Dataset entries
┄┄┄┄┄┄

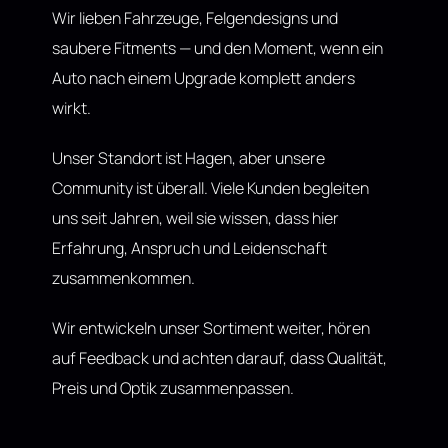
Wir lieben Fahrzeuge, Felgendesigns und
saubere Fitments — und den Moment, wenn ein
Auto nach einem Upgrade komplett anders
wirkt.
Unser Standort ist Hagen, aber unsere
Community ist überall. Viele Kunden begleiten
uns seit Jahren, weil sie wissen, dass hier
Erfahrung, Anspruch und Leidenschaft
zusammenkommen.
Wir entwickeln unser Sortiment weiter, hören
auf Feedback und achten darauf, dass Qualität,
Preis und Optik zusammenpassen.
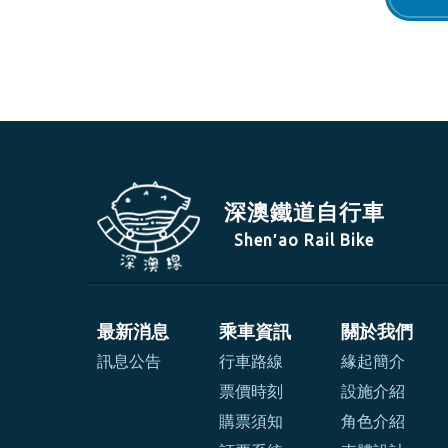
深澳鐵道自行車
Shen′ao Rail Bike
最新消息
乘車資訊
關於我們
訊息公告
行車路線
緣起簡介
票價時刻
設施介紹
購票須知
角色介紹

┄┄┄┄┄┄

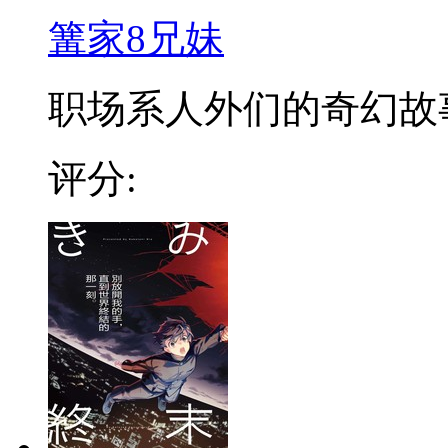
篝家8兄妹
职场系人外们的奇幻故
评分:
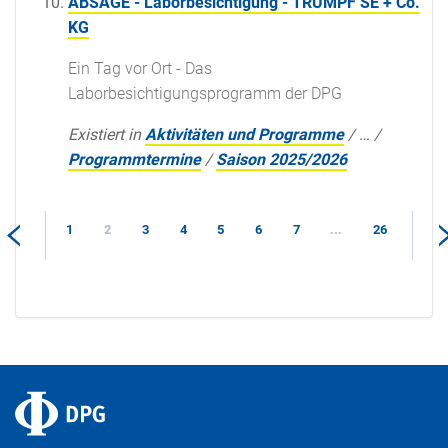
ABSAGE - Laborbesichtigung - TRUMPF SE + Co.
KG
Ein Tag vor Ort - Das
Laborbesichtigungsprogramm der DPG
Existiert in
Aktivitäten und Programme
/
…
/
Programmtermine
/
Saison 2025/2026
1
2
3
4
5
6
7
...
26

┄┄┄┄┄┄

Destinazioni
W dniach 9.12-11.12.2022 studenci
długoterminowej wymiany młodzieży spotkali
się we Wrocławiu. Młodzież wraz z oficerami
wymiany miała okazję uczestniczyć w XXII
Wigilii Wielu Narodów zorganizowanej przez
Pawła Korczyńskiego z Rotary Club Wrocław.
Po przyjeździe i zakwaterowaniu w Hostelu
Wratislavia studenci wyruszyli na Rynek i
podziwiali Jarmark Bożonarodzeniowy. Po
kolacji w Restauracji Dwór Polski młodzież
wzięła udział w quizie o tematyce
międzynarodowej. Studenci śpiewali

┄┄┄┄┄┄

To-do item:
Proceeding from the line containing "Po przyjeździe i zakwaterowaniu w Hostelu" through the line containing "międzynarodowej. Studenci śpiewali", transcribe the lines above exactly, both end lines included.

Response area:
Po przyjeździe i zakwaterowaniu w Hostelu
Wratislavia studenci wyruszyli na Rynek i
podziwiali Jarmark Bożonarodzeniowy. Po
kolacji w Restauracji Dwór Polski młodzież
wzięła udział w quizie o tematyce
międzynarodowej. Studenci śpiewali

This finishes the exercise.